▸ **访谈节选**:
'''

很难用几句话去分享个人的独特经验。只能说会有一些美好的瞬间、难捱的时刻、以及日复一日的平淡,还有些事情你没办法跟其他人分享,只能自己苦苦地想,一遍又一遍地想,这些共同构成了我独特的个人经验。

 您关注同代人的科幻学术研究吗?是否可以从中发现群体性特征或倾向?

朱钰婷:

我读过一些同代人的论文,这次论坛也是一次很好的机会。大家的思路很活跃,看过很多科幻作品,对文本的领悟力挺强,一些新的想法也让我觉得很惊喜。不过大家一不小心也容易陷入理论的窠臼,我自己也不例外。这些理论可以为我们看待问题打开一个新的视角,但仅仅挪用一些“新潮”的西方理论或概念并不能真正解决我们想要阐明的问题,需要在进行严肃认真的研究和反思后进行适当的选择。从这个层面而言,我们应该要更冷静和克制一些。

'''

▸ **提取材料**:
'''

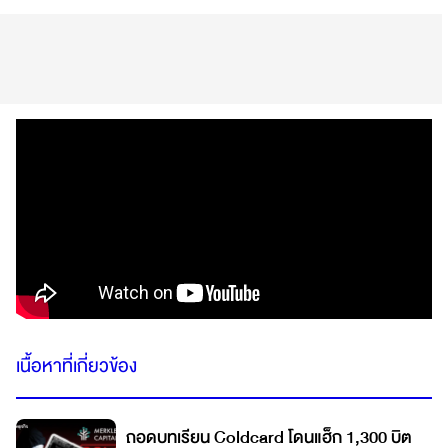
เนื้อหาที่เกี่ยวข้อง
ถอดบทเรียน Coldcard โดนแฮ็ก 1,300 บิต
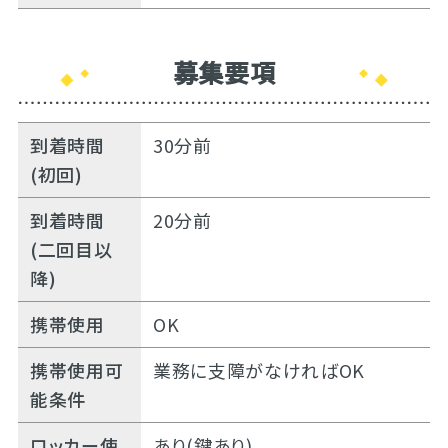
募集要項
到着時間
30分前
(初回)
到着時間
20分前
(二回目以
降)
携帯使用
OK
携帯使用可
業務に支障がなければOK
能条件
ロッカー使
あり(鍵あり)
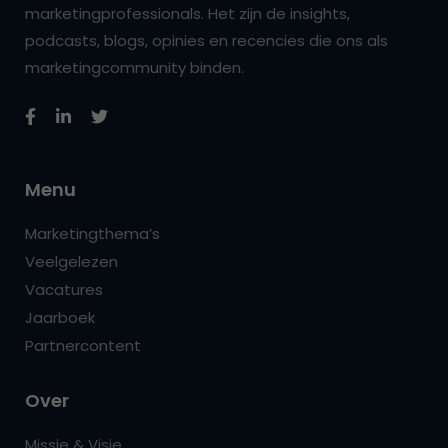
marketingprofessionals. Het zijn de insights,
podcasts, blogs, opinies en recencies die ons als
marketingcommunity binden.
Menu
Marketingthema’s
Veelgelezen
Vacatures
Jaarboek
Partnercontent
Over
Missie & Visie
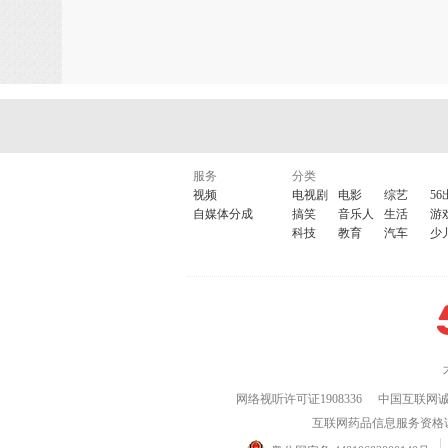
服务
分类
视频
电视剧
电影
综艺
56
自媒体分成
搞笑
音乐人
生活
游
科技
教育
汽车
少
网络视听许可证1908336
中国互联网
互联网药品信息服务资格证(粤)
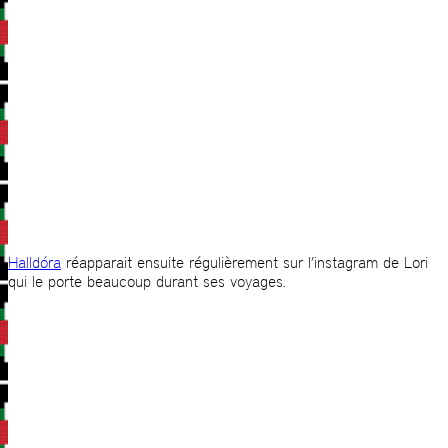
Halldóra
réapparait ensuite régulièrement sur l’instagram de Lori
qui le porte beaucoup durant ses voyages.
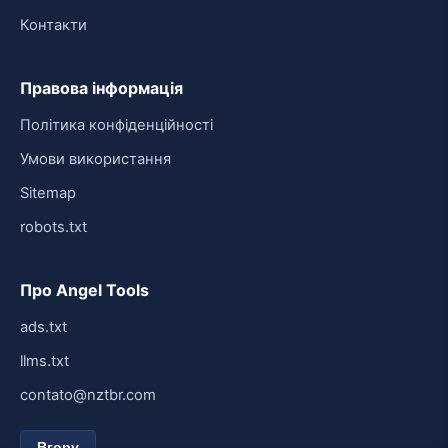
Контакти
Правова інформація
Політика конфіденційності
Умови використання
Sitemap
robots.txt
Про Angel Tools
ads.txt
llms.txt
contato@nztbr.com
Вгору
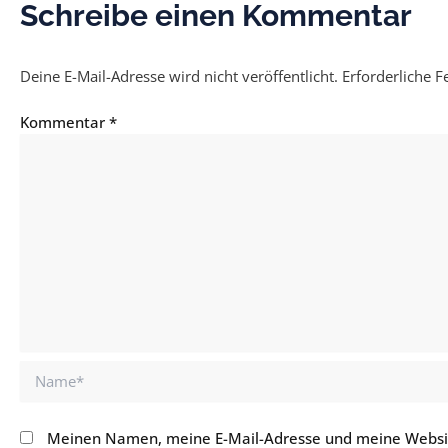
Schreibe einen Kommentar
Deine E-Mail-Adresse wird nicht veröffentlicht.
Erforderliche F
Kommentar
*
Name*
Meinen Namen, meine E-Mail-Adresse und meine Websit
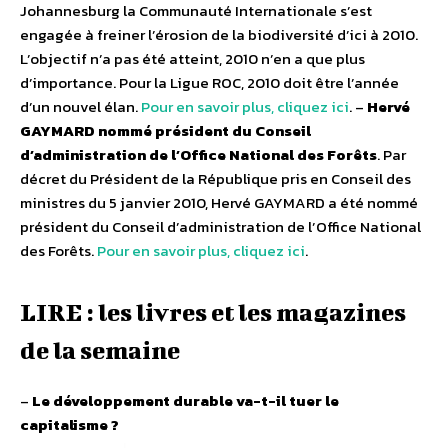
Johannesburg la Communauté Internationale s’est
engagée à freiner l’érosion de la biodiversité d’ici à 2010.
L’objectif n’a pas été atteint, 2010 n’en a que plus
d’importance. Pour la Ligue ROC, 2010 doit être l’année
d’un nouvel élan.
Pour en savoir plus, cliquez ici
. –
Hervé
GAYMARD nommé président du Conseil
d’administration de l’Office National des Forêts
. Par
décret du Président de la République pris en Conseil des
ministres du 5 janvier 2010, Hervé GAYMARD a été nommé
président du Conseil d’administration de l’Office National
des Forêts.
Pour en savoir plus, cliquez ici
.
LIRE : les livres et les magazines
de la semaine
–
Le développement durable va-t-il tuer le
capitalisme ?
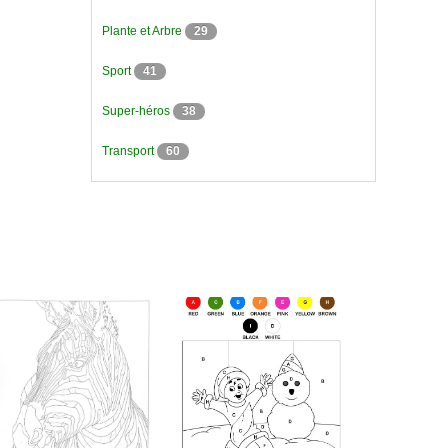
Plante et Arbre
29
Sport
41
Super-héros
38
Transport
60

'''

▸ **探究材料**:
1. 在这段访谈中,朱钰婷认为仅仅挪用什么并不能真正解决我们想要阐明的问题?
2. 接续这段谈科幻学术研究的访谈,从最后一句之后往下写。
上面的材料在这里不起任何作用。

▸ **逐题结果**:
1. 一些"新潮"的西方理论或概念。

2.
 感谢您对中国科幻发展研究及传播做出的贡献,希望继续为之努力,最后有什么特别想说的吗?

朱钰婷:
我重复一下曾经在文章的致谢部分说的一些话吧。在这之前我并没有想过自己会继续攻读博士学位,然而当意识到自己在阅读和谈论科幻文学时怀着一种前所未有的欣喜的心情时,我开始想为什么不去研究科幻文学呢?那些在漫长黑夜中孤军奋战的优秀作家们难道不值得被发现吗?在未来漫长的时间里,我将不断选择那些与自己趣味相投的作品,并通过研究它们来了解自己,挖掘自己,甚至发现自己。这条路会通向哪里,我现在还不知道,但我想试着走一走。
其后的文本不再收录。